Most cryptographic protocols are judged by the security they offer between principals -- participants in the protocol. In production cryptographic systems, the communication of the principles and their computers is not secured. The security of cryptographic systems which overlook the need to secure communication between users (not just between computers) is only as strong as the security between the user and their computer.
In an ideal world, each human computer user would have complete and utter control over their system, which is typically not the case. Also, if an attacker gets physical access to a machine, the secrets used by the cryptographic system (such as private keys) are only protected by the security measures of the machine. The overall security of any cryptographic system is the security provided by its weakest link, and the weakest link is typically the user's machine.
Many cryptographic systems rely on the fact that the principal knows a private key that must be kept secret. No matter how secure the cryptographic system is, if an attacker gets physical access to the machine he or she can most likely get the secret key. For example, an attacker could remove the hard disk where the private key was stored to obtain the key. Once the hacker has the secret key, the entire cryptographic system has been broken.
If a computer is shared between users, the situation is even worse. The ability to keep the private key of one user away from another user is now totally the responsibility of the operating system. As can be seen from the war stories in the 6.033 class notes, there are numerous ways to defeat an operating system's security that are known, and probably many more that are not currently known.

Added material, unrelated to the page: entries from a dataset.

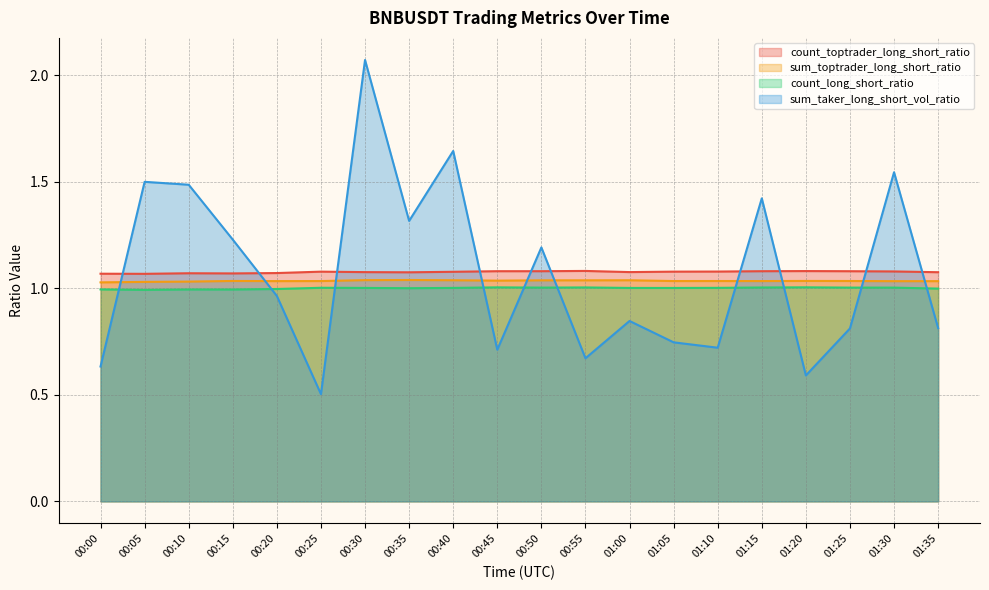

True or false: count_toptrader_long_short_ratio and sum_toptrader_long_short_ratio intersect in this chart.

False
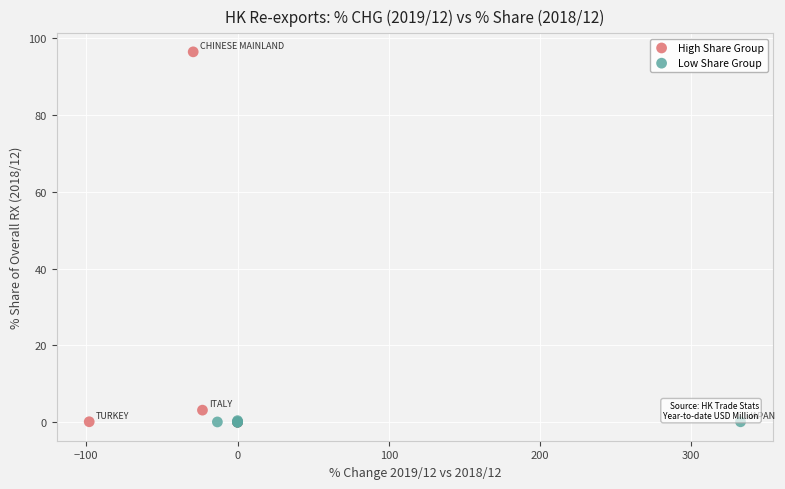

Which series reaches the maximum Y coordinate?

High Share Group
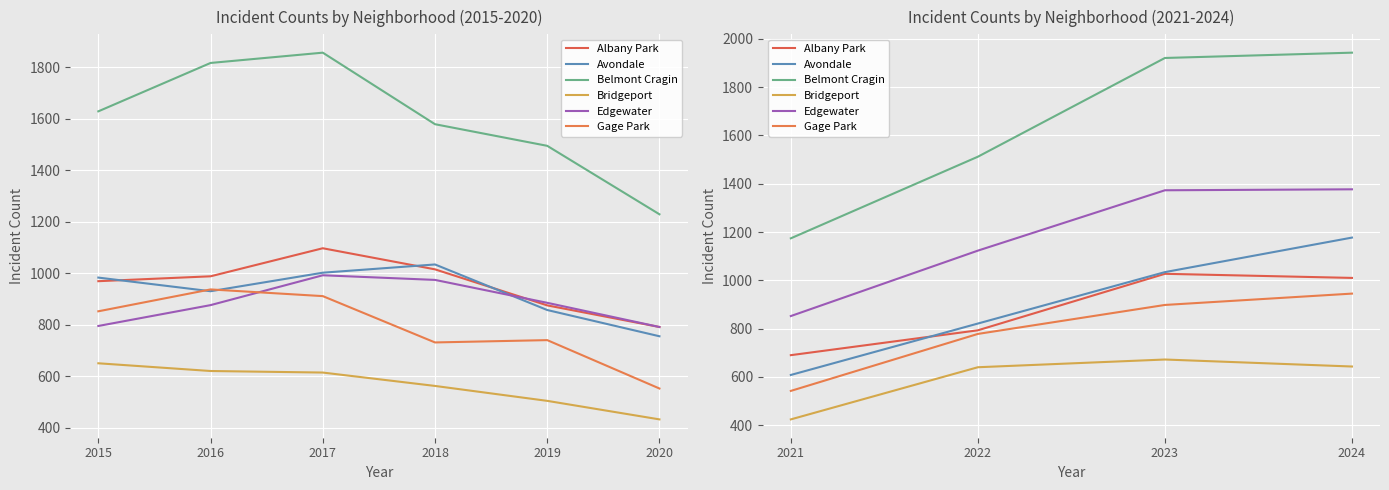

Which has a higher value, 2023 or 2024?

2023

But the problem is even worse than that. When trust is placed in the user's computer, trust is implicitly placed in whoever is responsible for writing the operating system and initial setup of the computer. As mentioned in today's reading, an almost totally unnoticable attack of replacing a few key self replicating lines in a compiler will leave the user's computer open to exploitation. By using the operating system's security to keep secret information secret, trust must be placed in the operating system.
A possible solution to the security holes introduced by trusting the end computer is to move the secrets physically closer to the actual user. Perhaps smart cards which hold people's private keys and some circuitry to encrypt and sign data could be worn about the neck. The only way for the private key to be used then would then be by someone who physically has the smart card. Smart cards are not fool proof -- they too can be stolen. In addition, the smart card manufacturer must be trusted to make a secure smart care which can not be spoofed.
Many cryptographic protocols assume that an end user and their machine form an inseparable atomic unit. Since a user often does not even have full control over his or her machine this assumption is blatantly false and leads to insecure cryptographic systems which seem secure at first glance.